One pick after McCloskey grabbed Dumars, Houston went with Tulsa’s Harris, who spent five unremarkable seasons in the NBA but, ironically, briefly passed through Detroit, signing a 10-day contract during the 1988-89 championship season and scoring four points over seven minutes in his three games with the Pistons.

Auerbach, after taking Vincent, would tell Boston media that he had Vincent and Dumars neck and neck among a group of four guards that also included Harris and Terry Porter of Wisconsin-Stevens Point, who would be picked 24th by Portland and face the Pistons in the 1990 NBA Finals during a 17-year career that included two All-Star appearances.

“We had Dumars and Vincent ranked 1-2, 2-1,” Auerbach said.

It would soon become clear that Dumars and Vincent were on different planes. Vincent lasted seven NBA seasons, the first two in Boston. In their second season, the Pistons fell to Boston in an epic Game 7 of the Eastern Conference finals. Dumars scored 35 points that day; Vincent scored two.
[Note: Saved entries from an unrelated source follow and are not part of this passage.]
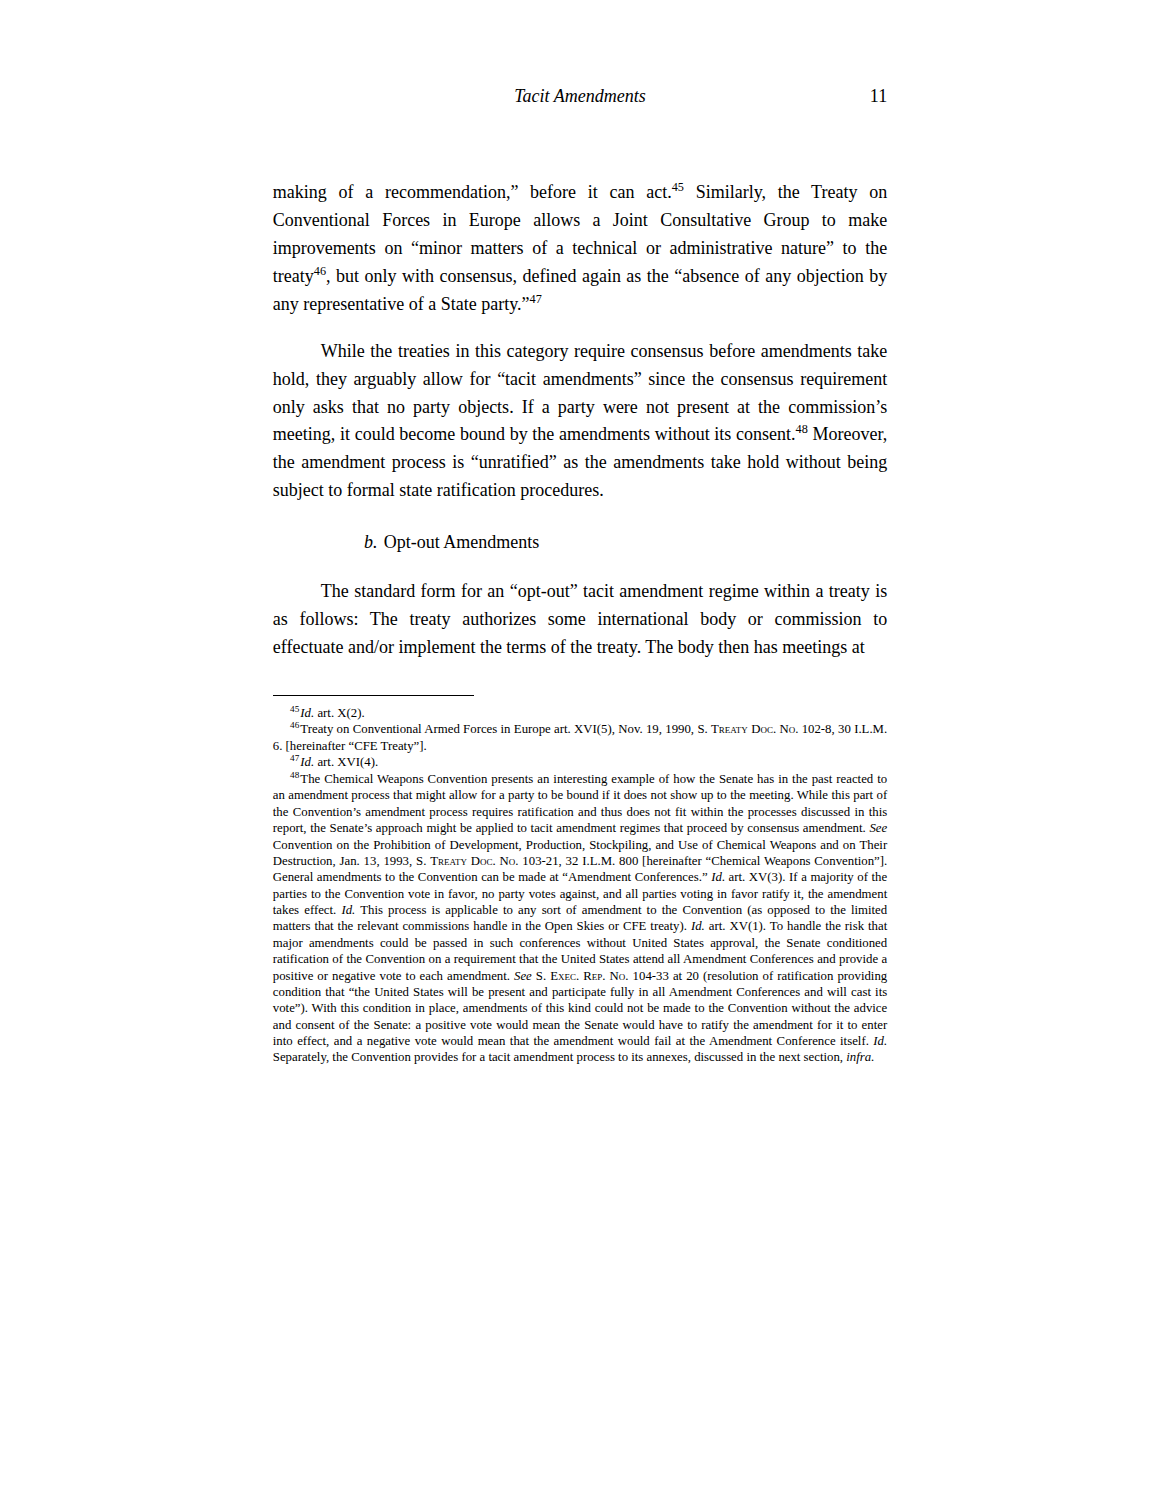Tacit Amendments 11
making of a recommendation,” before it can act.45 Similarly, the Treaty on Conventional Forces in Europe allows a Joint Consultative Group to make improvements on “minor matters of a technical or administrative nature” to the treaty46, but only with consensus, defined again as the “absence of any objection by any representative of a State party.”47
While the treaties in this category require consensus before amendments take hold, they arguably allow for “tacit amendments” since the consensus requirement only asks that no party objects. If a party were not present at the commission’s meeting, it could become bound by the amendments without its consent.48 Moreover, the amendment process is “unratified” as the amendments take hold without being subject to formal state ratification procedures.
b. Opt-out Amendments
The standard form for an “opt-out” tacit amendment regime within a treaty is as follows: The treaty authorizes some international body or commission to effectuate and/or implement the terms of the treaty. The body then has meetings at
45Id. art. X(2).
46Treaty on Conventional Armed Forces in Europe art. XVI(5), Nov. 19, 1990, S. Treaty Doc. No. 102-8, 30 I.L.M. 6. [hereinafter “CFE Treaty”].
47Id. art. XVI(4).
48The Chemical Weapons Convention presents an interesting example of how the Senate has in the past reacted to an amendment process that might allow for a party to be bound if it does not show up to the meeting. While this part of the Convention’s amendment process requires ratification and thus does not fit within the processes discussed in this report, the Senate’s approach might be applied to tacit amendment regimes that proceed by consensus amendment. See Convention on the Prohibition of Development, Production, Stockpiling, and Use of Chemical Weapons and on Their Destruction, Jan. 13, 1993, S. Treaty Doc. No. 103-21, 32 I.L.M. 800 [hereinafter “Chemical Weapons Convention”]. General amendments to the Convention can be made at “Amendment Conferences.” Id. art. XV(3). If a majority of the parties to the Convention vote in favor, no party votes against, and all parties voting in favor ratify it, the amendment takes effect. Id. This process is applicable to any sort of amendment to the Convention (as opposed to the limited matters that the relevant commissions handle in the Open Skies or CFE treaty). Id. art. XV(1). To handle the risk that major amendments could be passed in such conferences without United States approval, the Senate conditioned ratification of the Convention on a requirement that the United States attend all Amendment Conferences and provide a positive or negative vote to each amendment. See S. Exec. Rep. No. 104-33 at 20 (resolution of ratification providing condition that “the United States will be present and participate fully in all Amendment Conferences and will cast its vote”). With this condition in place, amendments of this kind could not be made to the Convention without the advice and consent of the Senate: a positive vote would mean the Senate would have to ratify the amendment for it to enter into effect, and a negative vote would mean that the amendment would fail at the Amendment Conference itself. Id. Separately, the Convention provides for a tacit amendment process to its annexes, discussed in the next section, infra.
Dumars would go on to a 14-year career, all with the Pistons, retiring as the franchise leader in games played with 1,108, a record that still stands. He also leads in 3-pointers made and attempted and is second to Isiah Thomas in scoring with 16,401 points and assists with 4,612. He ranks third in steals behind Thomas and Ben Wallace. A six-time All-Star, Dumars was first team All-Defense four times and a three-time All-NBA honoree who was MVP of the 1989 Finals when the Pistons won their first NBA title.

All McCloskey knew on June 18, 1985 was that there was zero debate or trepidation on his end when Dallas picked Wennington 17th, the roster notwithstanding.

“How could you pass up a guy that I thought was in the top two or three of the draft?” he said. “I had him for sure in the top five. I don’t know how you could pass that up.”